As such, we chose to filter out masks below that size threshold, however their context ends up being included for the summary of their parent mask instead.
Masks marked as low quality are a signal about a failure of the SAM model, rather than something we expect a model performing SCM to handle.
One possible extension of our dataset (and moving away from sDCI) would be to have models that can process <full image, pixel mask, caption> triples, however this wasn't particularly useful for evaluating todays models.
Thank you for your reply! I totally agree with you and believe improving region recognition, especially on small object, is a good research topic in the future. Do you have plan to officially make summaries for all masks available? By the way, I believe this recent work TAP can work pretty well in your evaluation.
We won't produce summaries for the smaller masks, but you can use the underlying dataset to use the human annotated text label instead.

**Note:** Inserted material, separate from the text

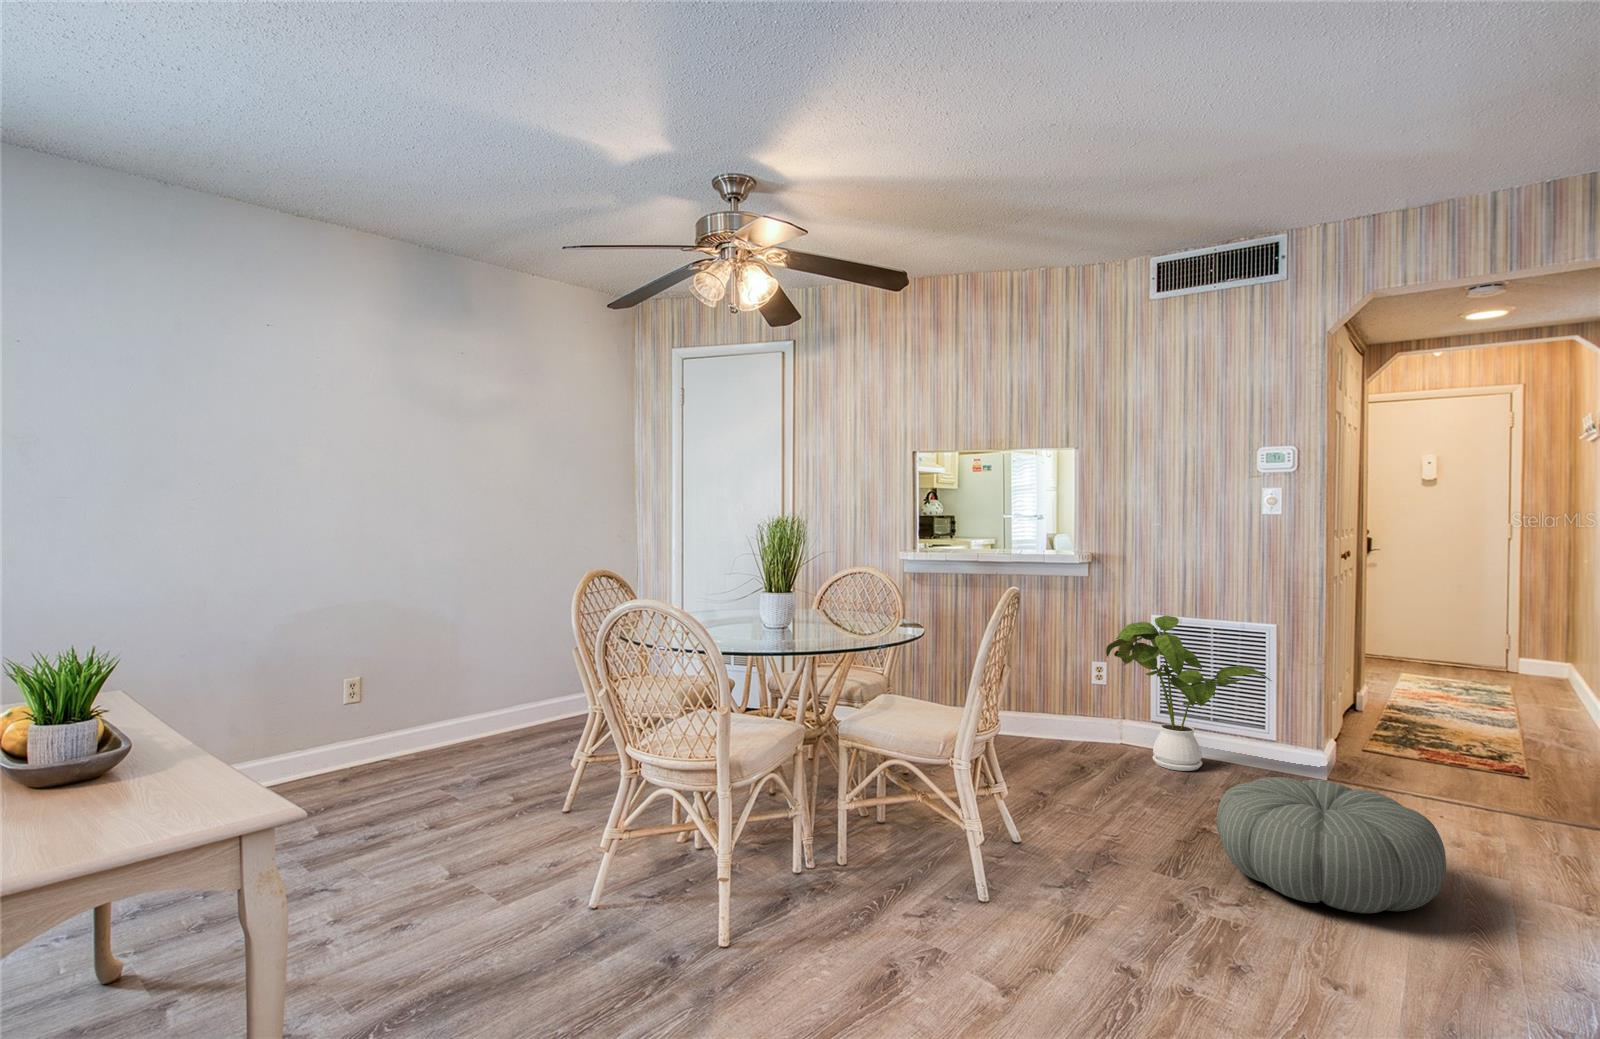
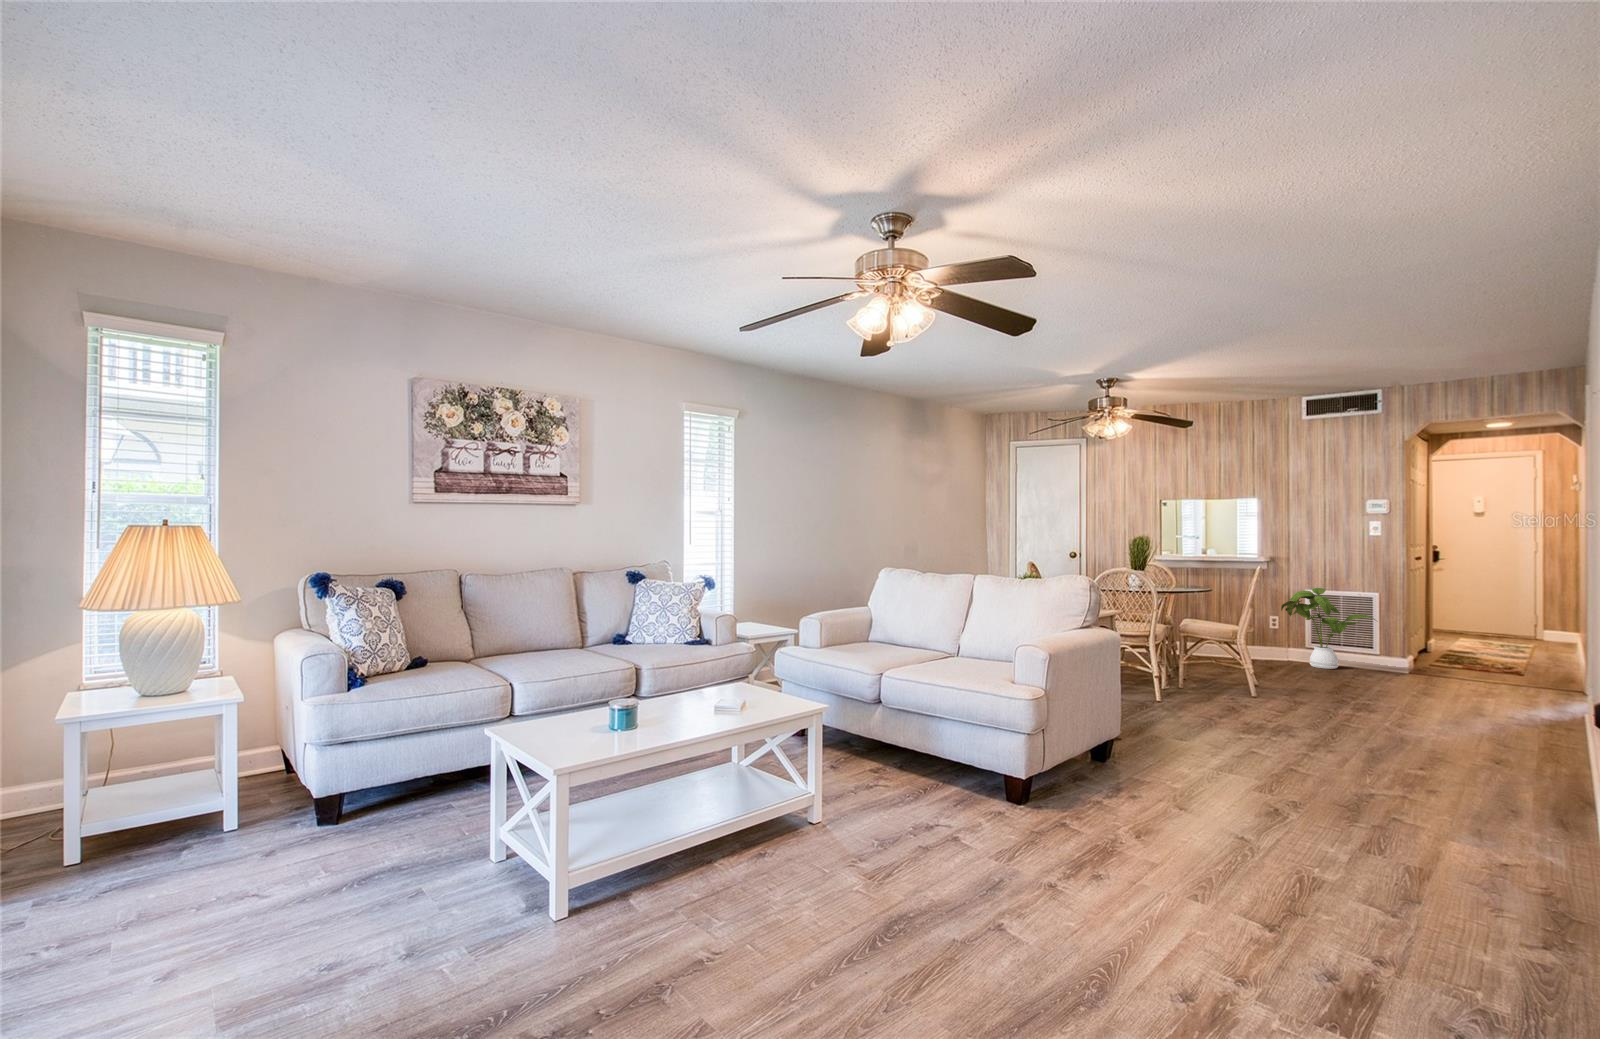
pouf: present [1217,777,1446,913] -> none [1356,655,1466,702]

TAP seems pretty relevant, it would definitely make sense to test it in the triples setting I outlined above
Thank you for your kind reply! :)
Hi, I check the dataset. As each image have around 30-40 masks with a long caption. However, only mask with bounding box larger than [224, 224] and good quality tag have a summary. Only these masks are tested in your evaluation. Could you please explain why this is the case? I believe it is closer to "Dense" as claimed in the paper to test proposed SCM to match all possible masks of a image with their captions.